-- Extract provided follows --
Of course getting caught by a slow auto-fill in a email program is a classic mistake. In this case it meant typing in the correct recipient but getting caught hitting return on the first (?)  person in the parliamentary database – Amy Adams. She happens to the opposition’s minister for doing stuff slowly and very reluctantly – currently:-

  • Minister for the Environment
  • Minister for Communications and Information Technology
  • Associate Minister for Canterbury Earthquake Recovery

You have to remember that National has since 2008 managed to do exactly two things in the infotech area as far as I’m aware. They have been most notable for doing  both extremely badly. Slowly dragging out a rollout of fibre, and surveillance

Their takeover of the Labour policy for a fibre rollout has been a monument to how slow it was possible to make something happen. The current plan is to get to 75% of household by 2019 – 11 years after they promised to start. They over-promised what was feasible, fibre to the home (FTTH) rather than Labour’s much more feasible fibre to the cabinet (FTTC)  and then they funded it for less than Labour’s proposal. That is why it has been so damn slow. Most of the time was simply trying to get corporates to come to the party, and since then they have  managed to finish the fibre to the node (FTTN) that was already underway prior to any political proposals.

It was also a comedy of errors,  because while some of the first zones to be done were where there were high density residential housing in the central cities. However some idiot (probably Stephen Joyce) managed to forget that high density housing often consists of apartments. The agreements didn’t negotiate exactly how the fibre was going to be taken to those apartments. Consequently it is only in the last six months that there has been any take up in strata-title apartment buildings. 

This is one of the main reasons that residential take up has been so slow.

The other has been that most people really don’t need fibre speeds. Quite simply the servers of content are mostly offshore and we have some of the worlds slowest download speeds to the major suppliers. It doesn’t really matter how fast the download connection is when you can’t get data at anything more than a fraction of the speed.  We have a single expensive and rather rationed pipe the Southern Cross cable between us and the rest of the world from a monopoly supplier.

Where we have some local content providers, the speed on the local network is great. But with the exception of the Ubuntu local download servers and the old TV and movie content on Quickflix nothing much runs at speeds above offshore links. Which is why Chorus is dragging their feet over the price differential between copper and fibre lines. They know that there won’t be any significiant takeup of residential fibre for some time. People can’t get anything faster than they already are.

The 20 megabits per second of a urban download ADSL link are more than ample for everything that is currently available.
-- Extract provided concluded --
-- Records follows --
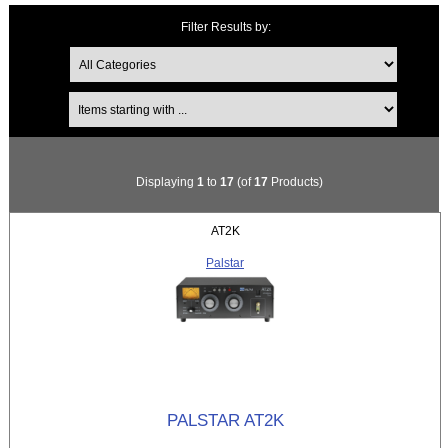
Filter Results by:
Items starting with ...
Displaying
1
to
17
(of
17
Products)
AT2K
Palstar
PALSTAR AT2K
-- Records concluded --
### Work instruction A
From the post on the fiber rollout, reproduce the part that opens with the words containing "Their takeover of" and closes with "any political proposals.".
### Work instruction B
List every ministerial role the post on the fiber rollout gives for Amy Adams.
The entries after the post are separate material.

### Exercise response A
Their takeover of the Labour policy for a fibre rollout has been a monument to how slow it was possible to make something happen. The current plan is to get to 75% of household by 2019 – 11 years after they promised to start. They over-promised what was feasible, fibre to the home (FTTH) rather than Labour’s much more feasible fibre to the cabinet (FTTC)  and then they funded it for less than Labour’s proposal. That is why it has been so damn slow. Most of the time was simply trying to get corporates to come to the party, and since then they have  managed to finish the fibre to the node (FTTN) that was already underway prior to any political proposals.

### Exercise response B
- Minister for the Environment
- Minister for Communications and Information Technology
- Associate Minister for Canterbury Earthquake Recovery